Vice President Joe Biden addressed thousands of city leaders from across the country as part of the National League of Cities’ annual meeting at Nashville’s Music City Center Thursday afternoon.
Biden, who spoke for about 45 minutes, reflected on his early start in local government as a county councilman in Delaware and acknowledged the duties of local officials, who he said often go unrecognized for their work.
“I appreciate all of you,” Biden said. “The issues you deal with every single day affect the quality of life of the American people almost more than anything the federal government can do.”
Biden went on to discuss the Recovery Act signed into law by President Barack Obama on Feb. 17, 2009. He added that the Act and other unpopular economic decisions were successfully implemented with the help of governors and local officials, some who he said were in attendance at the event.
“Because of you and the grit of the American people, we have gone from crisis to recovery to the cusp of resurgence,” he said.
To do this, Biden said, there needs to be an influx of middle class jobs people can live off of.
“It’s not a number … middle class is a value system,” Biden said. “It’s about being able to own your own home and not just rent.

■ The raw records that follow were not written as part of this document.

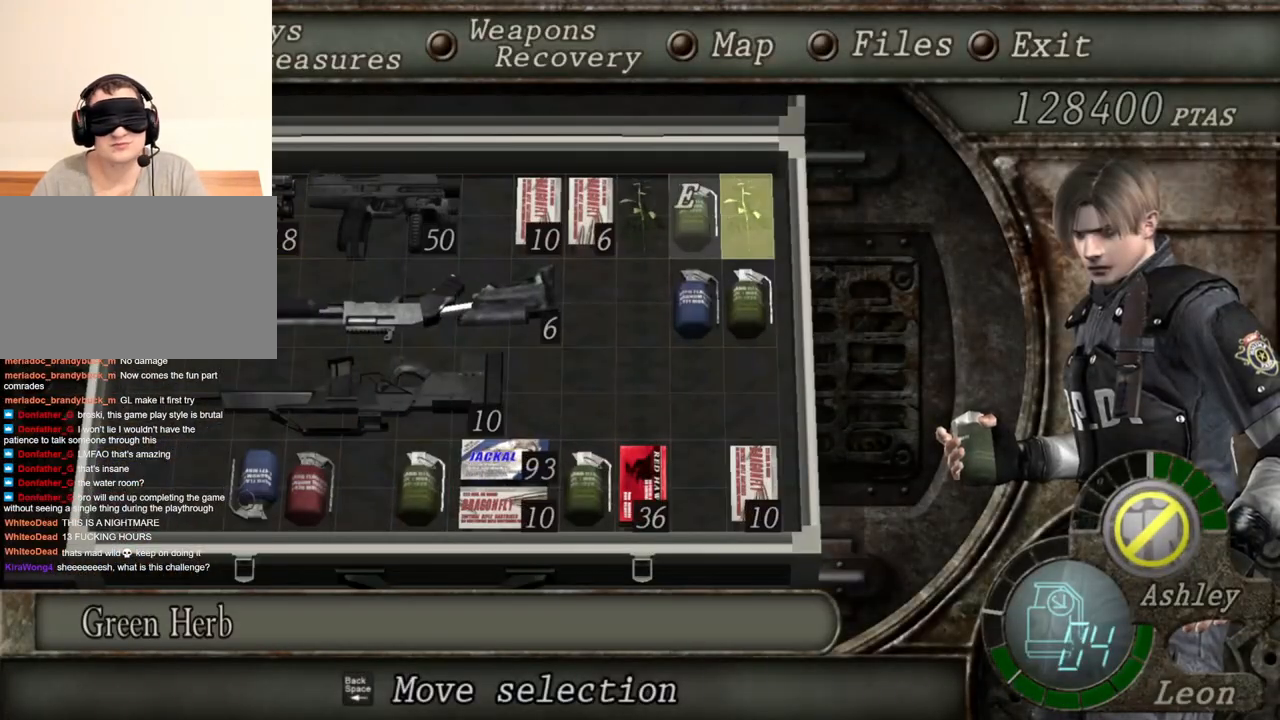
{"keys": ["s"], "mouse": [], "events": [[134, "a", "up"], [167, "a", "down"], [300, "a", "up"], [434, "s", "down"]]}
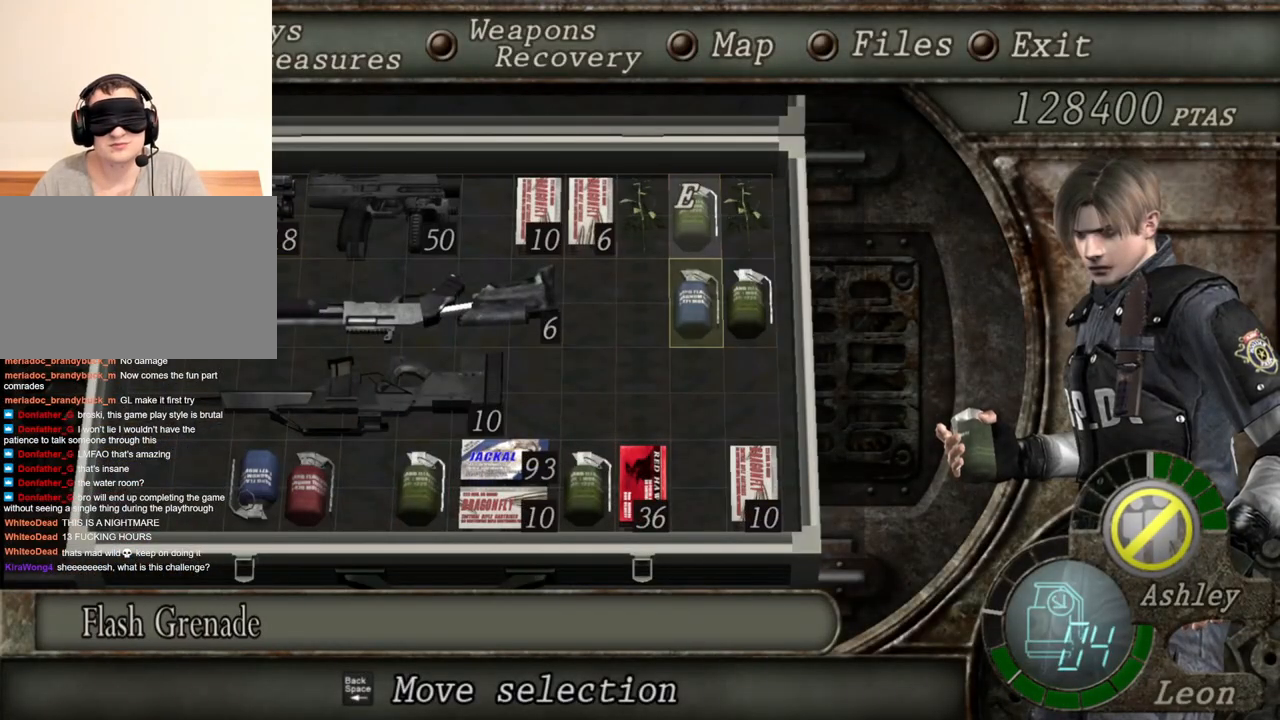
{"keys": [], "mouse": [], "events": [[67, "s", "up"], [100, "e", "down"], [334, "e", "up"]]}
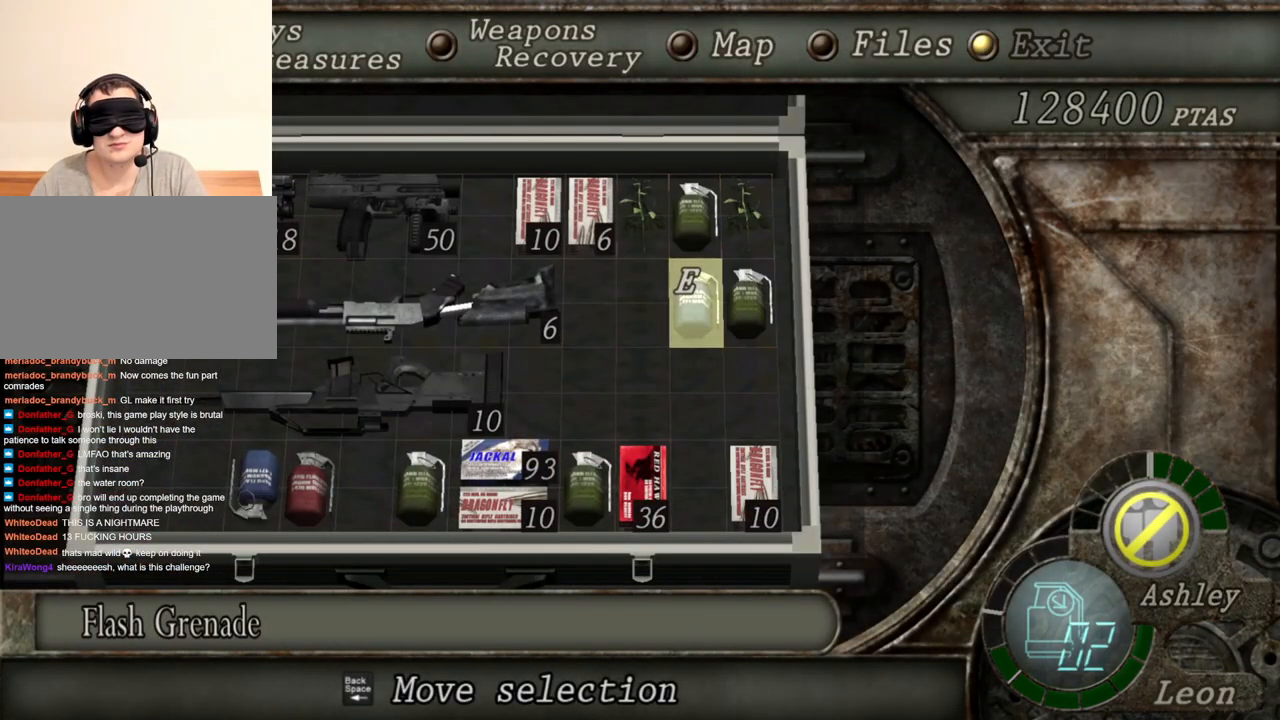
{"keys": [], "mouse": ["right"], "events": [[367, "mouse_right", "down"]]}
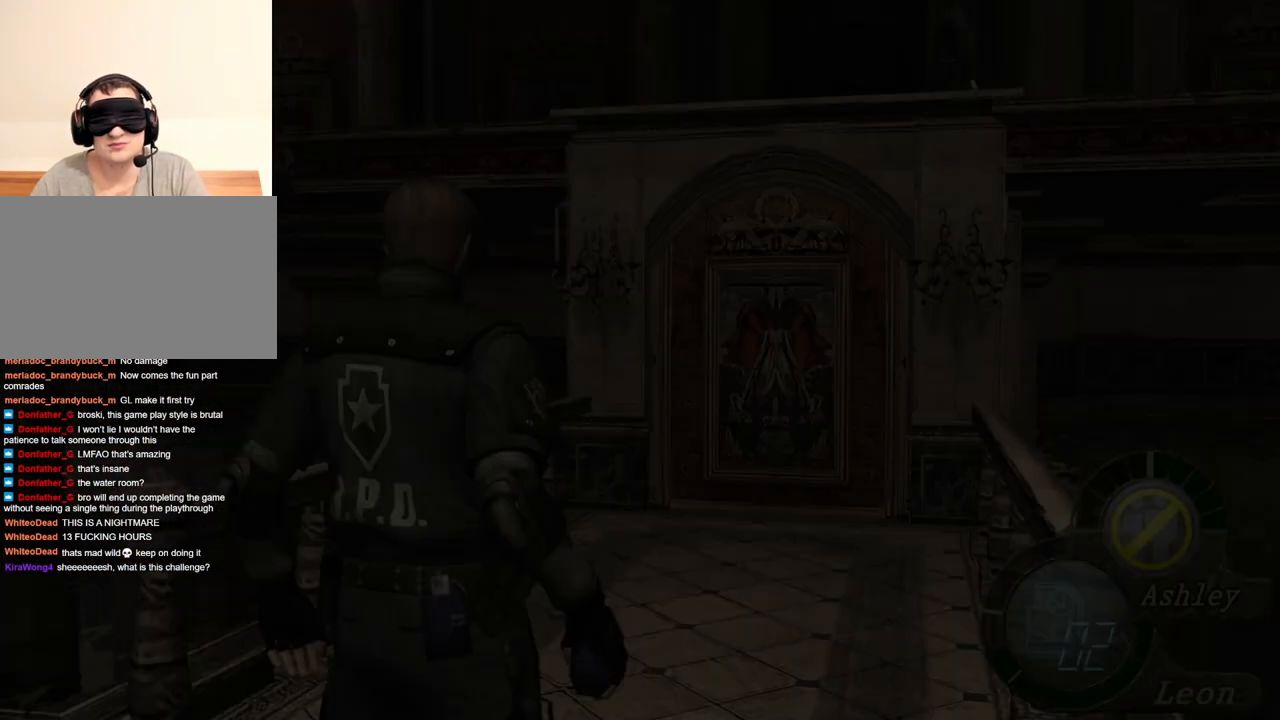
{"keys": [], "mouse": ["right"], "events": []}
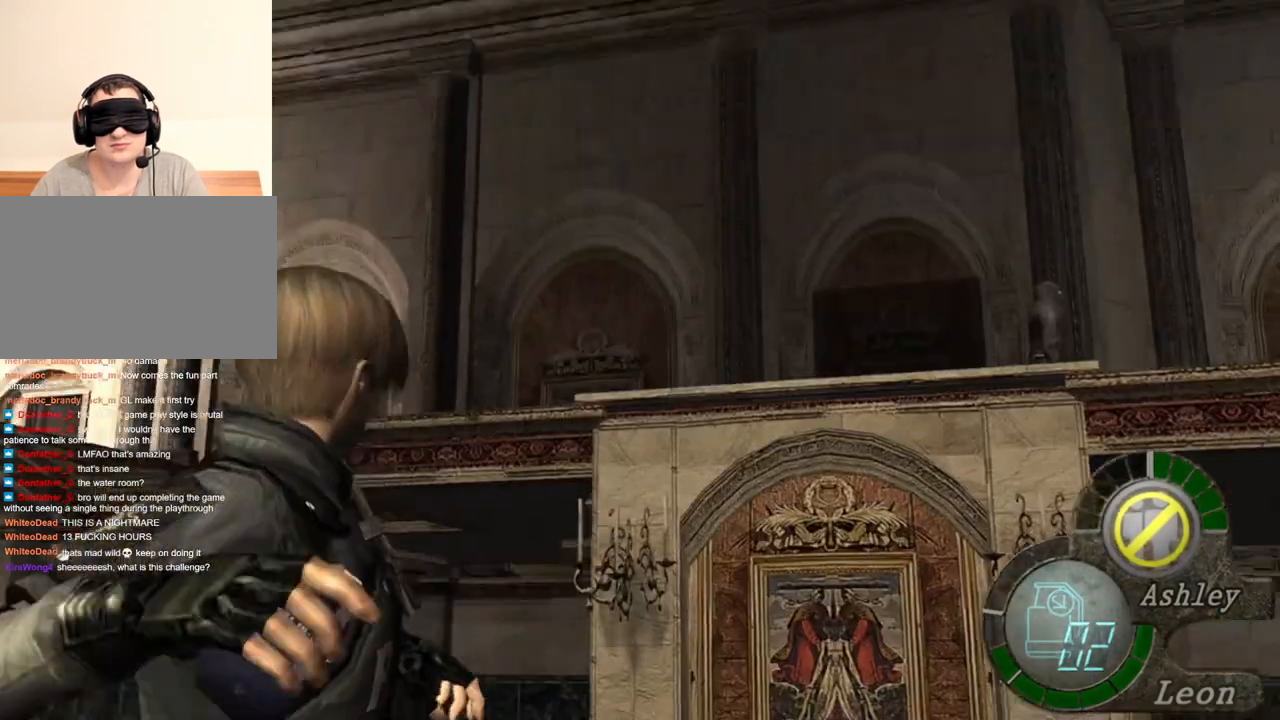
{"keys": [], "mouse": ["right"], "events": [[234, "mouse_left", "down"], [400, "mouse_left", "up"]]}
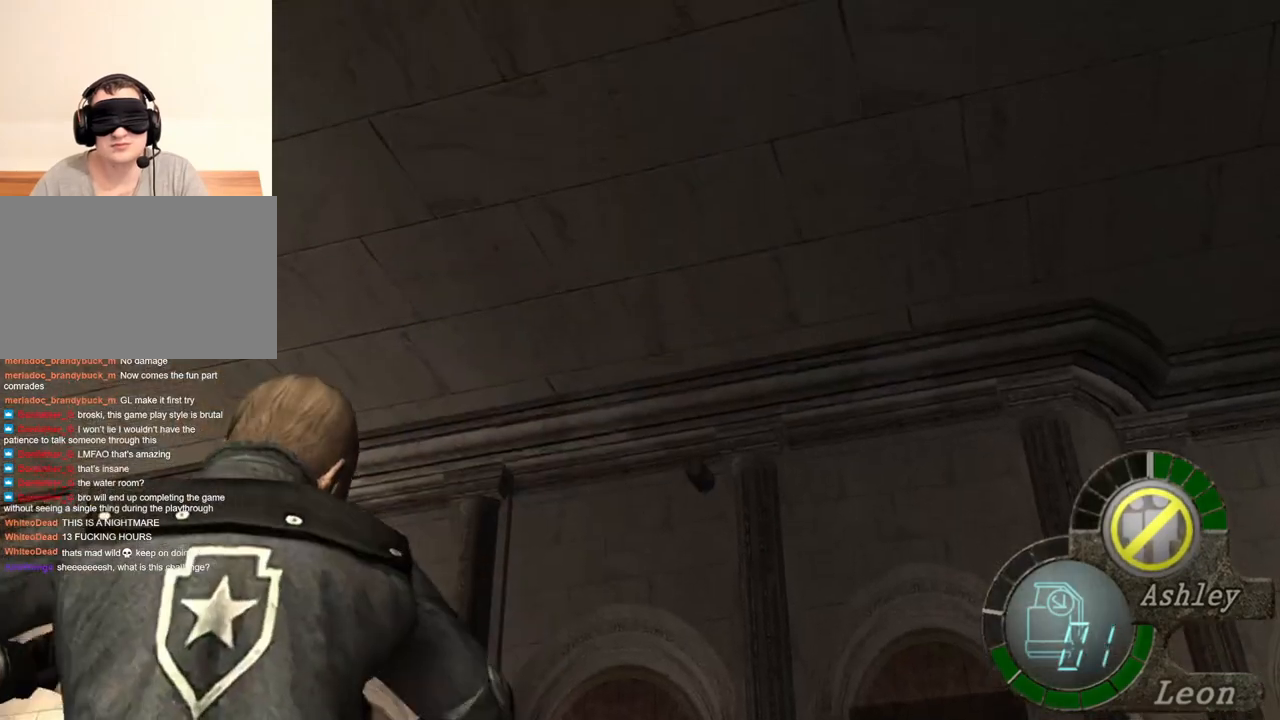
{"keys": [], "mouse": ["right"], "events": []}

It’s about being in a position where you can send your kid to the local park and know that they’ll make it home safely. It’s about being able to send them (your kids) to a local public school where, if they do well, they can get into college, and you can figure out a way to pay to have them there.”
In addition to creating middle class jobs, Biden presented two things we must do in order to make America’s recovery a “resurgence.”
Biden said the first strategy is free community college, which he said could be funded by cutting tax deductions. Biden, who described community colleges as the single best kept secret in America, quoted his wife’s expression, “Any country that out-educates us, will out compete us.”
The vice president said he’s determined to not let that happen, and he believes there should be 16 years of free education for all Americans, provided the student maintains good grades, which would include free tuition at four-year universities, as well.
Earlier this year, President Obama and his administration unveiled “America’s College Promise,” a nationwide plan to provide free community college. Both President Obama and Biden spoke about the plan, which is modeled after Tennessee Governor Bill Haslam’s “Tennessee Promise,” at Knoxville’s Pellissippi State Community College earlier this year.
The second strategy, Biden said, is to modernize the country’s infrastructure in cities, noting that the United States is ranked 28th in transportation around the world. An improved infrastructure ultimately leads to job growth, better education and a well-trained workforce, he added.
“No city or town can grow where residents can’t find work,” Biden said. “People can’t move up the ladder to the middle class unless they have access to reliable transportation to get to job interviews, to show up to work on time, to get home to their families for dinner.”
He also called upon officials attending the conference to move forward on initiatives to address climate change.
“Climate change is not just an an environmental issue,” Biden said. “It’s a moral issue.”
To close his speech, Biden shared his perspective on America’s future.
“I’m sick and tired of hearing from Democrats and Republicans what awful trouble we’re in,” he said. “I’ve been doing this my entire adult life. I’ve never been more optimistic about the possibilities of this nation than I am today.”
Biden, who recently made it clear he will not seek the Democratic presidential nomination, made no mention of the 2016 election during Thursday’s speech.
The vice president last visited Tennessee in August, when he spoke at a memorial service in the honor of four Marines who were killed at a Chattanooga reserve base.